As his eyes scanned the room, he noticed it. A large hourglass, something about the timepiece drew him to it. As he approached, he realised it was the sand falling which had caught his eye. Must’ve taken some muscle to flip over, he thought as he examined its size. There were markings along the edges, and multicoloured swirls in the glass itself. He was suddenly caught in one pattern, and it flowed, pulsated, fed into another. And then his hand was reaching out. Static crackled as a tiny shock jumped from the hourglass. He recoiled, his attention broken.
“Fuck. Fuck.” Leon didn’t care how loud he was, it hurt. He crept towards the hourglass again, and he could see the patterns were brighter, more vivid. And then he noticed the sand had stopped falling. It hadn’t run its course, the sand had literally stopped. He could see the grains in mid air, like a frozen fountain. And that was when he realised that the crystals had stopped chiming. And he turned around.
The shop was dimmer. Something was wrong, he could see that. Ayesha and Tim were looking at each other, mid laugh. But they were as still as death. He shivered. “Guys. What’s going on?” This better not be a fucking joke.
“This is no joke, my friend.” He jumped, as the shopkeeper moved to his left.

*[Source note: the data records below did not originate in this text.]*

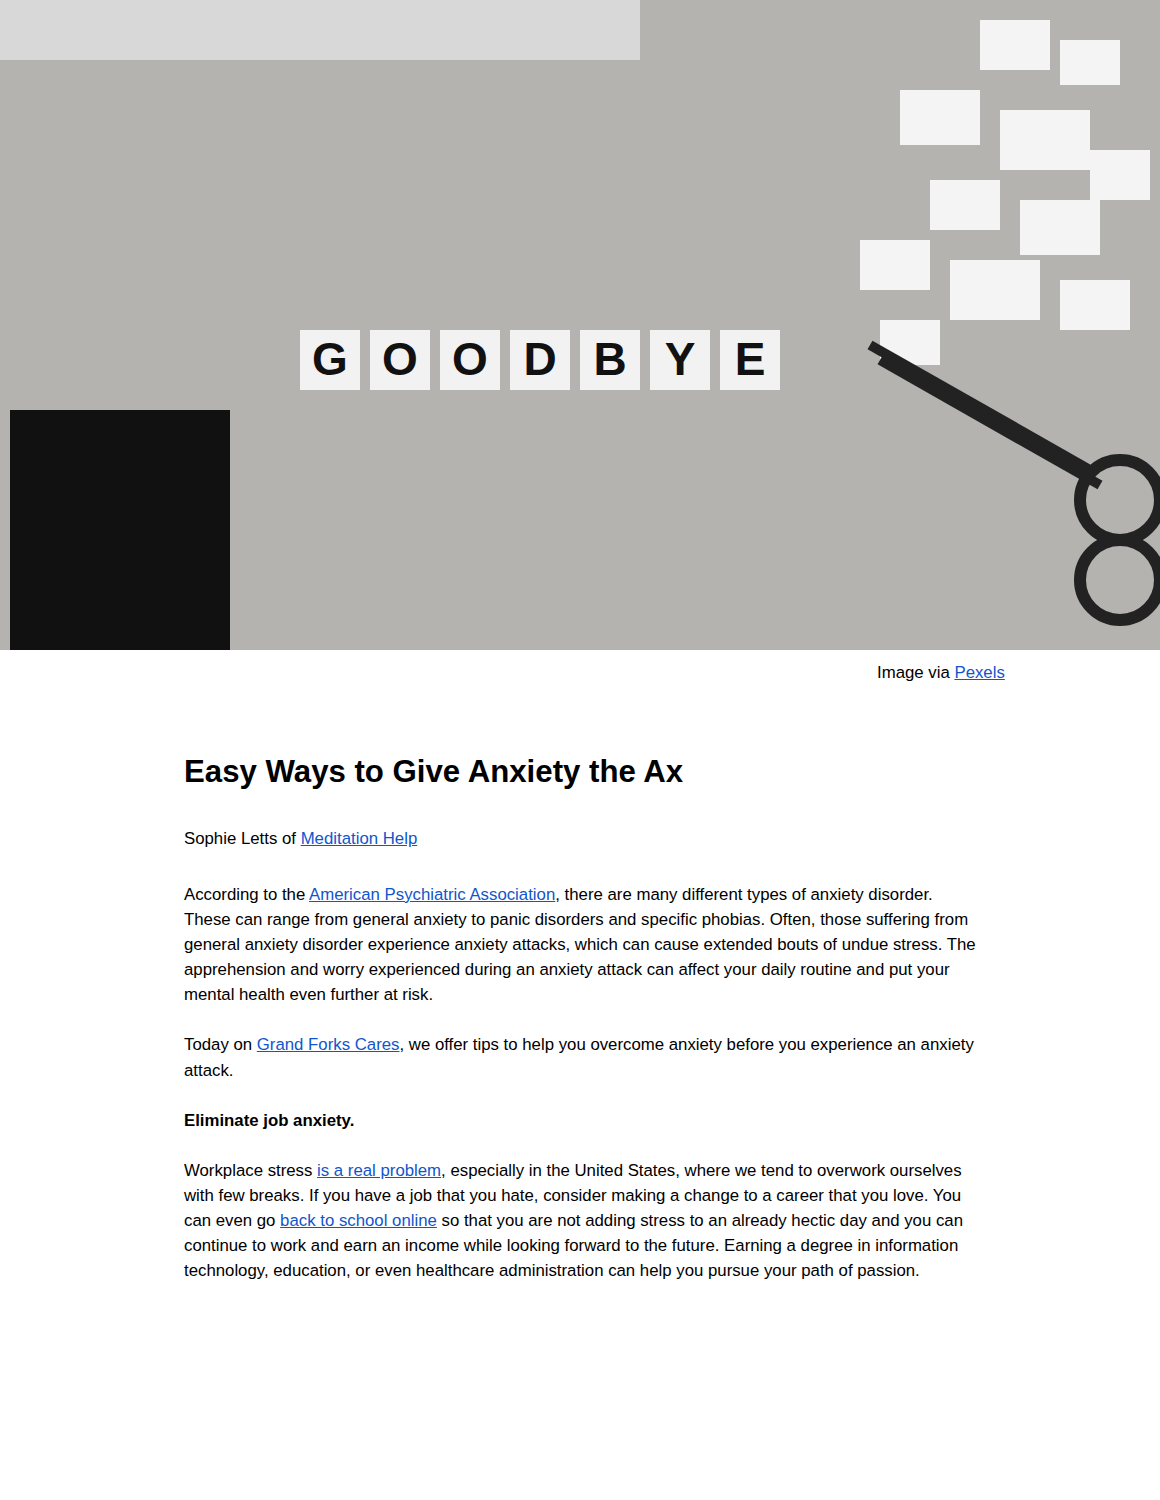Image via Pexels
Easy Ways to Give Anxiety the Ax
Sophie Letts of Meditation Help
According to the American Psychiatric Association, there are many different types of anxiety disorder. These can range from general anxiety to panic disorders and specific phobias. Often, those suffering from general anxiety disorder experience anxiety attacks, which can cause extended bouts of undue stress. The apprehension and worry experienced during an anxiety attack can affect your daily routine and put your mental health even further at risk.
Today on Grand Forks Cares, we offer tips to help you overcome anxiety before you experience an anxiety attack.
Eliminate job anxiety.
Workplace stress is a real problem, especially in the United States, where we tend to overwork ourselves with few breaks. If you have a job that you hate, consider making a change to a career that you love. You can even go back to school online so that you are not adding stress to an already hectic day and you can continue to work and earn an income while looking forward to the future. Earning a degree in information technology, education, or even healthcare administration can help you pursue your path of passion.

He hadn’t noticed her, but suddenly there she was.
“What is this shit? Why aren’t they moving? And what is that?” He gestured towards the hourglass, which was now glowing. I’m tripping out. Maybe I’m still high from last night. Maybe I’m having a reaction.
“This is reality. My name is Jun. You were brought here, as much as you thought this was your path to choose. But time is running short, as the Hour Glass is showing. We have little of it.”

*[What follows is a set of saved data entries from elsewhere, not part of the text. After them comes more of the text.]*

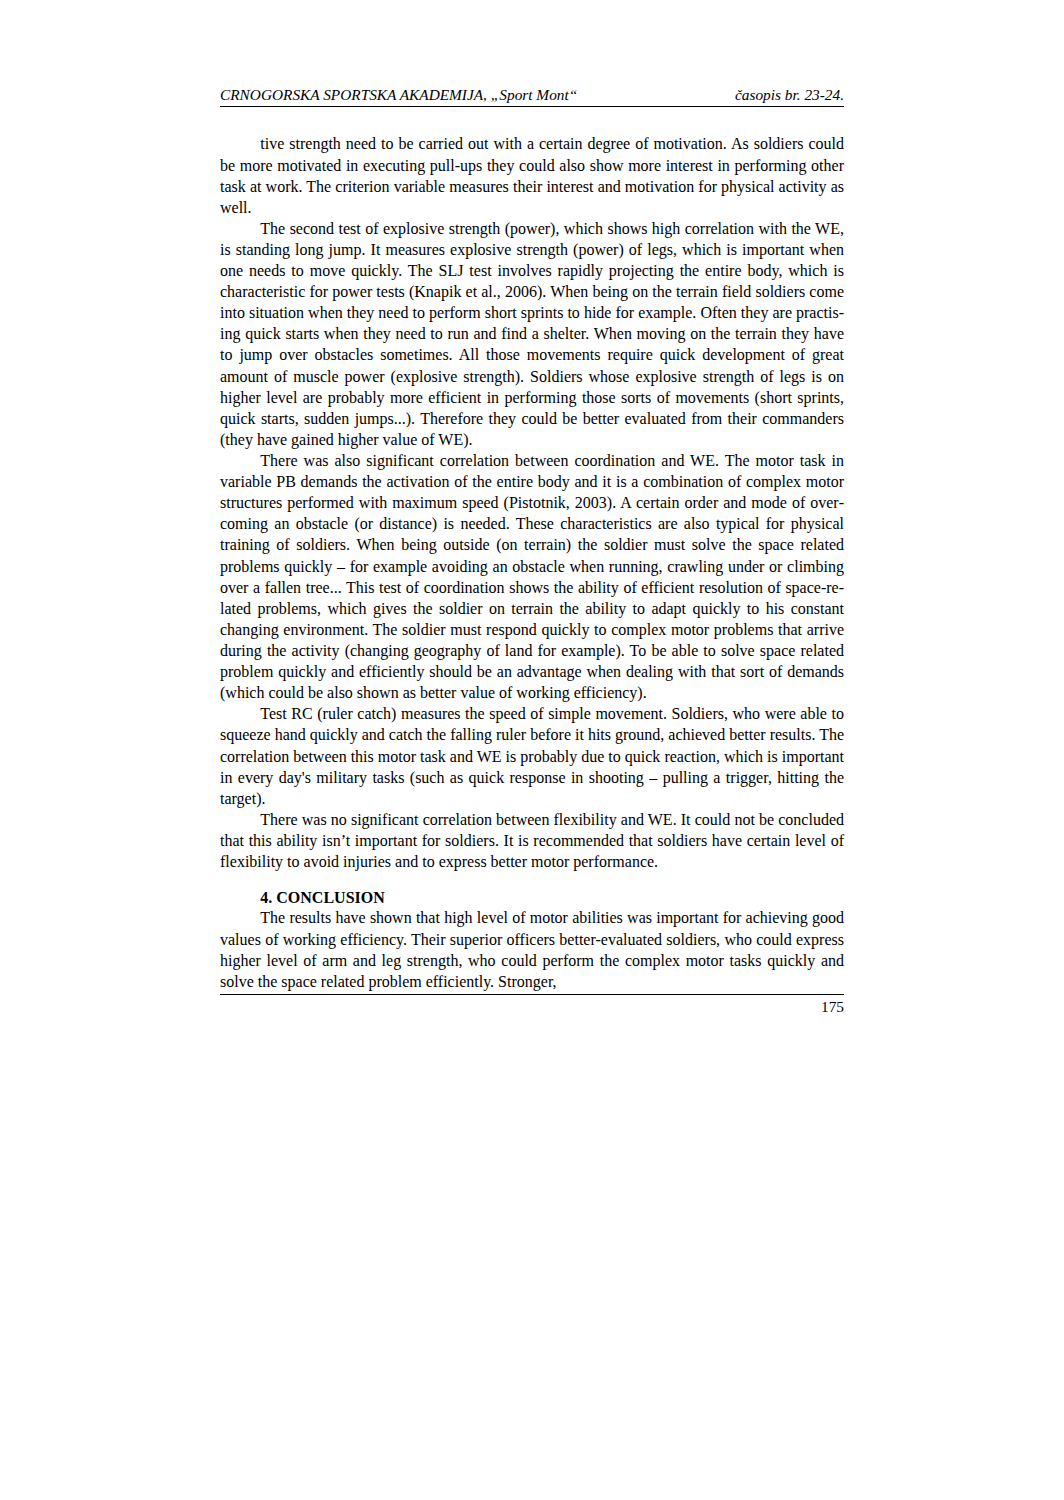CRNOGORSKA SPORTSKA AKADEMIJA, „Sport Mont“ časopis br. 23-24.
tive strength need to be carried out with a certain degree of motivation. As soldiers could be more motivated in executing pull-ups they could also show more interest in performing other task at work. The criterion variable measures their interest and motivation for physical activity as well.
The second test of explosive strength (power), which shows high correlation with the WE, is standing long jump. It measures explosive strength (power) of legs, which is important when one needs to move quickly. The SLJ test involves rapidly projecting the entire body, which is characteristic for power tests (Knapik et al., 2006). When being on the terrain field soldiers come into situation when they need to perform short sprints to hide for example. Often they are practising quick starts when they need to run and find a shelter. When moving on the terrain they have to jump over obstacles sometimes. All those movements require quick development of great amount of muscle power (explosive strength). Soldiers whose explosive strength of legs is on higher level are probably more efficient in performing those sorts of movements (short sprints, quick starts, sudden jumps...). Therefore they could be better evaluated from their commanders (they have gained higher value of WE).
There was also significant correlation between coordination and WE. The motor task in variable PB demands the activation of the entire body and it is a combination of complex motor structures performed with maximum speed (Pistotnik, 2003). A certain order and mode of overcoming an obstacle (or distance) is needed. These characteristics are also typical for physical training of soldiers. When being outside (on terrain) the soldier must solve the space related problems quickly – for example avoiding an obstacle when running, crawling under or climbing over a fallen tree... This test of coordination shows the ability of efficient resolution of space-related problems, which gives the soldier on terrain the ability to adapt quickly to his constant changing environment. The soldier must respond quickly to complex motor problems that arrive during the activity (changing geography of land for example). To be able to solve space related problem quickly and efficiently should be an advantage when dealing with that sort of demands (which could be also shown as better value of working efficiency).
Test RC (ruler catch) measures the speed of simple movement. Soldiers, who were able to squeeze hand quickly and catch the falling ruler before it hits ground, achieved better results. The correlation between this motor task and WE is probably due to quick reaction, which is important in every day's military tasks (such as quick response in shooting – pulling a trigger, hitting the target).
There was no significant correlation between flexibility and WE. It could not be concluded that this ability isn’t important for soldiers. It is recommended that soldiers have certain level of flexibility to avoid injuries and to express better motor performance.
4. CONCLUSION
The results have shown that high level of motor abilities was important for achieving good values of working efficiency. Their superior officers better-evaluated soldiers, who could express higher level of arm and leg strength, who could perform the complex motor tasks quickly and solve the space related problem efficiently. Stronger,
175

She’s crazy. One of those hippies. Too much incense.
“Whether you choose to believe me or not, I must educate you. Something is coming. I cannot say what, nor where, nor when. But you will know when it does. And you must be ready.”

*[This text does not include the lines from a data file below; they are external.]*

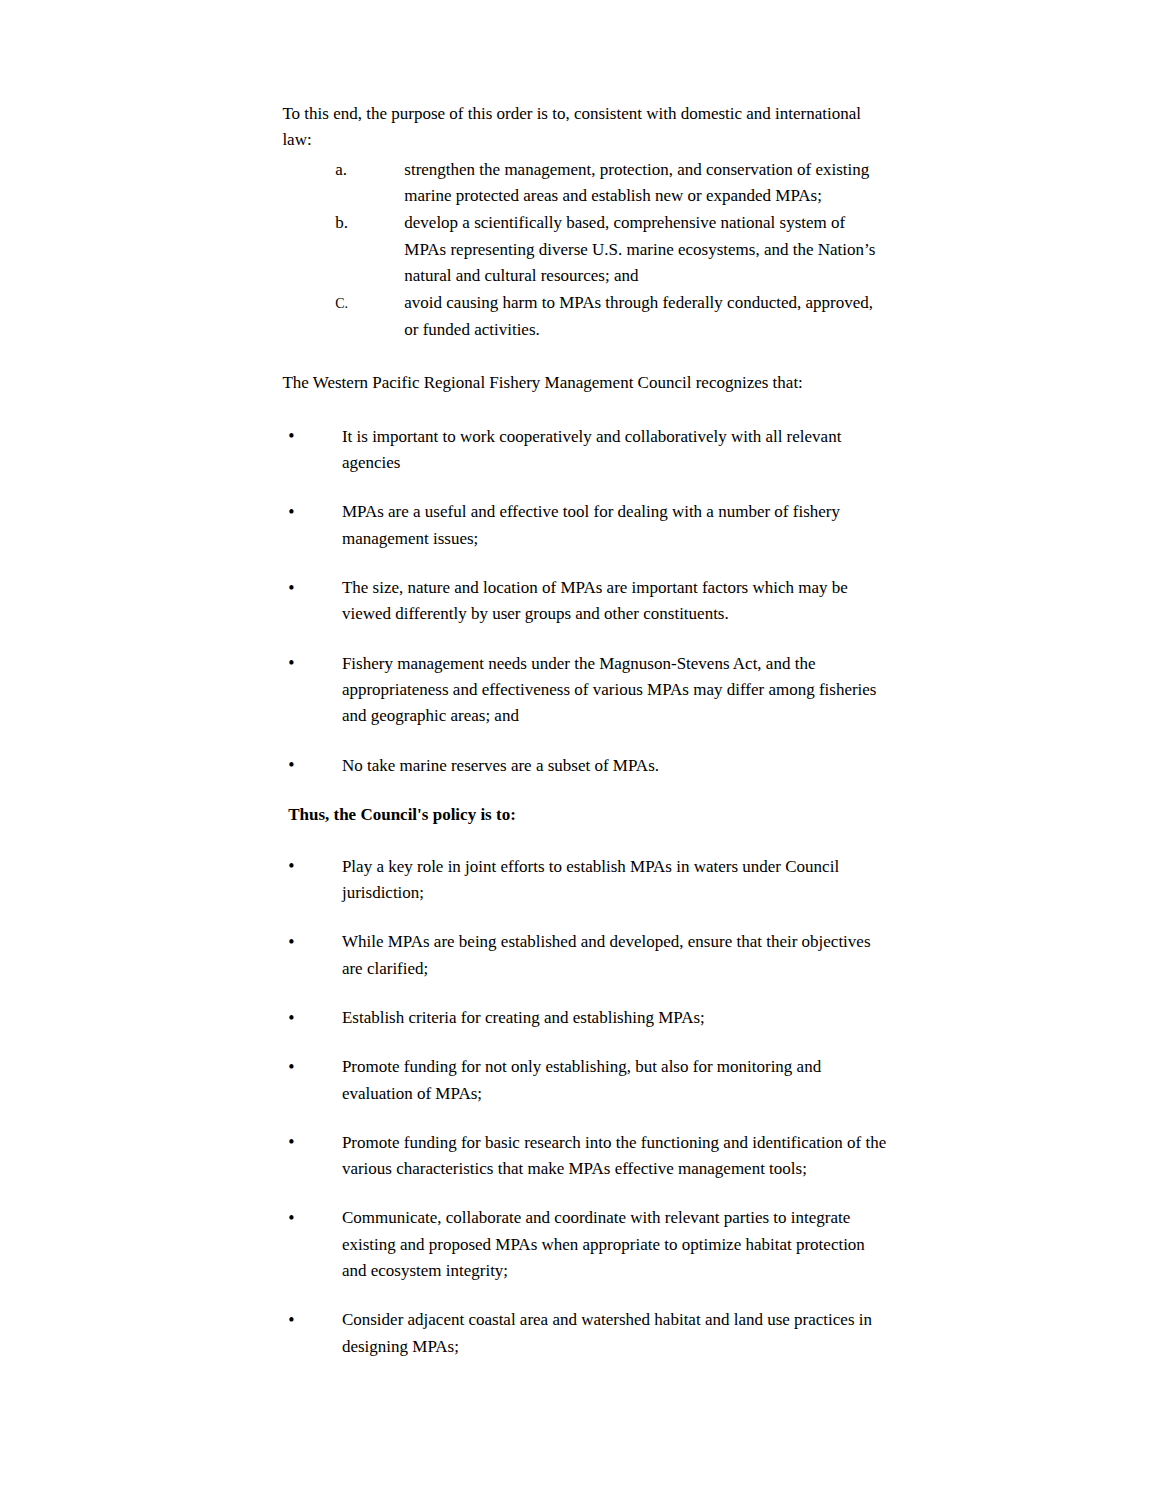To this end, the purpose of this order is to, consistent with domestic and international law:
a. strengthen the management, protection, and conservation of existing marine protected areas and establish new or expanded MPAs;
b. develop a scientifically based, comprehensive national system of MPAs representing diverse U.S. marine ecosystems, and the Nation’s natural and cultural resources; and
C. avoid causing harm to MPAs through federally conducted, approved, or funded activities.
The Western Pacific Regional Fishery Management Council recognizes that:
It is important to work cooperatively and collaboratively with all relevant agencies
MPAs are a useful and effective tool for dealing with a number of fishery management issues;
The size, nature and location of MPAs are important factors which may be viewed differently by user groups and other constituents.
Fishery management needs under the Magnuson-Stevens Act, and the appropriateness and effectiveness of various MPAs may differ among fisheries and geographic areas; and
No take marine reserves are a subset of MPAs.
Thus, the Council's policy is to:
Play a key role in joint efforts to establish MPAs in waters under Council jurisdiction;
While MPAs are being established and developed, ensure that their objectives are clarified;
Establish criteria for creating and establishing MPAs;
Promote funding for not only establishing, but also for monitoring and evaluation of MPAs;
Promote funding for basic research into the functioning and identification of the various characteristics that make MPAs effective management tools;
Communicate, collaborate and coordinate with relevant parties to integrate existing and proposed MPAs when appropriate to optimize habitat protection and ecosystem integrity;
Consider adjacent coastal area and watershed habitat and land use practices in designing MPAs;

I’m in a prank. Ashton Kutcher will jump out and tell me I’ve been Punk’d. Ayesha and Tim were still laughing, their eyes unmoved.
“You must watch and learn. You have spent many years growing. And yet all you have to show for are the clothes you wear and the things you buy. Material things.”
“There will come a time when all of these things will be gone. When this armour will be stripped from you. These things do not define you.”
“There will come a day when your words will define who you are. And I pray for all of our sakes that you understand that definition.”
He’d had enough of this. “Judgemental bitch, you don’t know who I am.” And he reached over and shoved the hourglass from its shelf. It was hot, so hot, but it smashed all the same. And then he heard the crystals, and saw his friends laughing, and the shopkeeper was back behind the till. Everything felt dimmer, and he felt as if he’d been dreaming.
“Leona, let’s pop. Unless you’re interested in that hourglass. I’m not sure you’re gunna be able to fit that in your room.” Tim was at the door, Ayesha in tow.
“What hourglass?” As he turned, he saw an hourglass, a large hourglass, with patterns over it. A memory stirred, but the longer he tried to remember, the further it slipped away.
The tillkeeper thanked them as they left. Her eyes lingered as they met Leon’s. Jun. Her name is Jun.
They were halfway back to their flat before Ayesha noticed Leon’s burnt hands. He couldn’t remember how he’d burnt them, but he brushed it off. Something was bothering him. Something is coming.